En la mentalidad neoliberal, cada cual tiene lo que se merece. Y, contrariamente a lo que cabría esperar ante la realidad de una pandemia, esos prejuicios se crecen en las actuales circunstancias. Prueba de ello, la actitud insolidaria de los responsables de finanzas de Alemania y Holanda, negándose a compartir esfuerzos a nivel europeo y señalando de algún modo a los países del Sur como culpables del contagio de sus ciudadanos. Eso no pasa en los hacendosos Estados del Norte. Por eso están llamados a mantener una posición preeminente en la Unión Europea. Las crisis ponen a cada cual en el lugar que le corresponde.
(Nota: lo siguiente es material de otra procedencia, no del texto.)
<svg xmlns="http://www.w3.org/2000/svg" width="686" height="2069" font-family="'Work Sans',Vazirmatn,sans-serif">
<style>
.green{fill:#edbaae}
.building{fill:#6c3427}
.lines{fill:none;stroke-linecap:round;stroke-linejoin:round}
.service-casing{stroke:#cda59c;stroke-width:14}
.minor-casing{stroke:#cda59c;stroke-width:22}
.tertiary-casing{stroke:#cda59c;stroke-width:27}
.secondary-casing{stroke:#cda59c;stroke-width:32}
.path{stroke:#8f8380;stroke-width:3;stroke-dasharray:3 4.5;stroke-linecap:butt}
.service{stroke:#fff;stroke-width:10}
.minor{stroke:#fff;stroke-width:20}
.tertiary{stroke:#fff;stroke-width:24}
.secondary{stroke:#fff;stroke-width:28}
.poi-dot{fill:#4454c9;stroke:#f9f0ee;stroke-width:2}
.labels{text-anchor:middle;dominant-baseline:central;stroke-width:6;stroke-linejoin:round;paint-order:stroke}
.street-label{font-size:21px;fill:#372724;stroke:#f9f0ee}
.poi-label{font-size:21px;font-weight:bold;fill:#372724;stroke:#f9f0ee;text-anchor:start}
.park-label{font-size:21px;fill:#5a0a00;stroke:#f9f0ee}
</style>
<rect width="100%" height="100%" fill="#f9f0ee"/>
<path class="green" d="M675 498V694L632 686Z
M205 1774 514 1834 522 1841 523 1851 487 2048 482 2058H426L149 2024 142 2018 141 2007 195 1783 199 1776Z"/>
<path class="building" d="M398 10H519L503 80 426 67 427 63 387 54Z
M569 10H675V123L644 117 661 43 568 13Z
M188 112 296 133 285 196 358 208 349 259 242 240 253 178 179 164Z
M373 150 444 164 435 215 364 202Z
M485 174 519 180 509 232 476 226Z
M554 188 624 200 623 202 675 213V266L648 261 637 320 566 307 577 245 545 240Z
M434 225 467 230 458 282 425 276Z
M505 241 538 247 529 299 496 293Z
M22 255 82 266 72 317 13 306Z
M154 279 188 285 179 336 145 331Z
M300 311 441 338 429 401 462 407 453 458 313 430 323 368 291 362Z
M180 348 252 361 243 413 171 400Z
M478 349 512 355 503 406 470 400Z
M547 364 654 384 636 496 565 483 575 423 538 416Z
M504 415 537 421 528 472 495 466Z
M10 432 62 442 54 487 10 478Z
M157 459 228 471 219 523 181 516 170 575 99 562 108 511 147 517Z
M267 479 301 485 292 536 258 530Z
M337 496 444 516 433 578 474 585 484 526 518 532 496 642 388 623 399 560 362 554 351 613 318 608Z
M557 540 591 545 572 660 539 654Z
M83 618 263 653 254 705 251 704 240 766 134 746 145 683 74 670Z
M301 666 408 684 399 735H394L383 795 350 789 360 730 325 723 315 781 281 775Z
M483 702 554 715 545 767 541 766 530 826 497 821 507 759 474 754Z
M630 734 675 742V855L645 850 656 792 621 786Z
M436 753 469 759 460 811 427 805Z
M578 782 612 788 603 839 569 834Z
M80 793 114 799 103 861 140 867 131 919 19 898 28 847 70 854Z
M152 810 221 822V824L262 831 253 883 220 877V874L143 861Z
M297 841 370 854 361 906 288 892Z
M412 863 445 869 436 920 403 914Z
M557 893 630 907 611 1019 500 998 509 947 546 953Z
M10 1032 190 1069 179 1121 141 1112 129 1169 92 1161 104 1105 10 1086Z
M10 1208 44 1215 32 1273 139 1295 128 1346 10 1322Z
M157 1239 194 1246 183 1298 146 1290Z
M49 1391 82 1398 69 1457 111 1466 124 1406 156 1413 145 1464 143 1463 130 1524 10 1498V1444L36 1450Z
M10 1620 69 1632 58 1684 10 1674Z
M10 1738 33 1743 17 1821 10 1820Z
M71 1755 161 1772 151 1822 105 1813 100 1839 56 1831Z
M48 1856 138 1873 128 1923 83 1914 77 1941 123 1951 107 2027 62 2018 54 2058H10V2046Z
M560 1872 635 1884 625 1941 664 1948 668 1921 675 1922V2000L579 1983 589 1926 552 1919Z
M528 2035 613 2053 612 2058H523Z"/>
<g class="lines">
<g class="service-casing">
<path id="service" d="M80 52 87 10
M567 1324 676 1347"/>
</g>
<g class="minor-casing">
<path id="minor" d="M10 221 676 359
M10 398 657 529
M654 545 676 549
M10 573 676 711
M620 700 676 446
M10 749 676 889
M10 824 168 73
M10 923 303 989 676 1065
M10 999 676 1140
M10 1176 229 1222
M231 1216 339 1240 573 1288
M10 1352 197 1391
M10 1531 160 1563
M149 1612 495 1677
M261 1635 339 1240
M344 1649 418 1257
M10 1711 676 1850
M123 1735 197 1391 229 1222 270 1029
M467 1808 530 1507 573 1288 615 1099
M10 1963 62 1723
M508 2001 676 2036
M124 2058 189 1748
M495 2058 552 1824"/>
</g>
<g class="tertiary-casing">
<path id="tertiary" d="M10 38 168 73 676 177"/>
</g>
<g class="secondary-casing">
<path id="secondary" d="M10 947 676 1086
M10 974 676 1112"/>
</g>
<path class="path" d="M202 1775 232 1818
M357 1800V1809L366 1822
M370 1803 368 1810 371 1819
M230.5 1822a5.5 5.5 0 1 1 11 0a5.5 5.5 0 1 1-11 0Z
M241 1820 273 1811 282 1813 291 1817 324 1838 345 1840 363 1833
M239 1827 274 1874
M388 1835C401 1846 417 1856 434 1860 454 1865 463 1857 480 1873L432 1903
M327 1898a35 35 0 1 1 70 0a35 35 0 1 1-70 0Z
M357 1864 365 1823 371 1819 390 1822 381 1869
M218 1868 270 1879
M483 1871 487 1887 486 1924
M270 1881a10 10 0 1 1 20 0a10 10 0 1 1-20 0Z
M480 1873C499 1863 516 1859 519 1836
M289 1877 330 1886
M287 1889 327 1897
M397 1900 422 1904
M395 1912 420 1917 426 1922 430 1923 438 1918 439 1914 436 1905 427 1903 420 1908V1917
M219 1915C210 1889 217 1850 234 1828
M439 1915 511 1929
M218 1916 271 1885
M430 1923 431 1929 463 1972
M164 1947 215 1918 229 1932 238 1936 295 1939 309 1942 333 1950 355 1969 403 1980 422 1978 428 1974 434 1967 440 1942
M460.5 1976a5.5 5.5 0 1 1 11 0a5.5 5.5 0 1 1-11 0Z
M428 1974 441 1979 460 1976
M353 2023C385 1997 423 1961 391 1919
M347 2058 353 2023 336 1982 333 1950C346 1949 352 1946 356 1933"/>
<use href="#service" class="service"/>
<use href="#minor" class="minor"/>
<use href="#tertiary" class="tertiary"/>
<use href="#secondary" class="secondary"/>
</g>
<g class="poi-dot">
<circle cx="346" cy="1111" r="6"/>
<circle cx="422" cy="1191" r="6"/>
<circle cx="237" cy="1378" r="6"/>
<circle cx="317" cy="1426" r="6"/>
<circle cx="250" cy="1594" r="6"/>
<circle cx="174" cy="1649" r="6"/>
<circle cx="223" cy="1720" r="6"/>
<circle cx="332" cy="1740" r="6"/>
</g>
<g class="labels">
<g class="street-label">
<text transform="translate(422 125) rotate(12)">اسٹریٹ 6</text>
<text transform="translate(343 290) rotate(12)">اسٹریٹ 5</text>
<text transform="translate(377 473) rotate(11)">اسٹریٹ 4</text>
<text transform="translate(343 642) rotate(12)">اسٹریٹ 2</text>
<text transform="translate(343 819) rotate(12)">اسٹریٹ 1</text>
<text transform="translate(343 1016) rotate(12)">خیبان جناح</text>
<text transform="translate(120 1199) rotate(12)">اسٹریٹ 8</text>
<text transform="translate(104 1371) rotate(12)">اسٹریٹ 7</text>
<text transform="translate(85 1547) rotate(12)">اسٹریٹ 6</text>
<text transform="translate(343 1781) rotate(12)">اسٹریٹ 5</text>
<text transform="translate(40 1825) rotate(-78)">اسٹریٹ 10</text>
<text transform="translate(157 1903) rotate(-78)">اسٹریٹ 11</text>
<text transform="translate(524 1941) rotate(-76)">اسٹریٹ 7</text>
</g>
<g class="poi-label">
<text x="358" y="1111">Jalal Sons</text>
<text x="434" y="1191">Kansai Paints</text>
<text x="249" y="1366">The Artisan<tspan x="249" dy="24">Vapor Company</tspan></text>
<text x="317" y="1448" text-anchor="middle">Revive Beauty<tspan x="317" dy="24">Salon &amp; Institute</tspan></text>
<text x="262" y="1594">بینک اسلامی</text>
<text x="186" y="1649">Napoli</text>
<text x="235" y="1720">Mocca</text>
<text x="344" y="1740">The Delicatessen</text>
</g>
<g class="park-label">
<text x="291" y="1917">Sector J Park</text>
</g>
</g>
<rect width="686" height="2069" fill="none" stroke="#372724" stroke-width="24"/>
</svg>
Darwin y Calvino parecen inspirar a esta nueva Liga Hanseática. Aunque, en estos tiempos en que con tanta frecuencia se recurre a la terminología militar, quizás el pensamiento que mejor resuma el espíritu deshumanizado de esta selección natural de los mercados nos lo proporcione Georges Clémenceau, el férreo jefe del gobierno francés y “padre de la victoria” en la Primera Guerra Mundial: “Los cementerios están repletos de gente insustituible, que fue inmediatamente reemplazada”. El viejo Clémenceau sabía de lo que hablaba. La perspectiva de la izquierda, muy al contrario, se basa en la solidaridad. La humanidad ha progresado a través de la cooperación, los esfuerzos compartidos y los cuidados. Eso será más cierto que nunca cuando la pandemia desemboque en una vorágine social y política. Para entonces, la izquierda tendrá que enfrentarse a unas alternativas cuya crueldad tan sólo empezamos a percibir.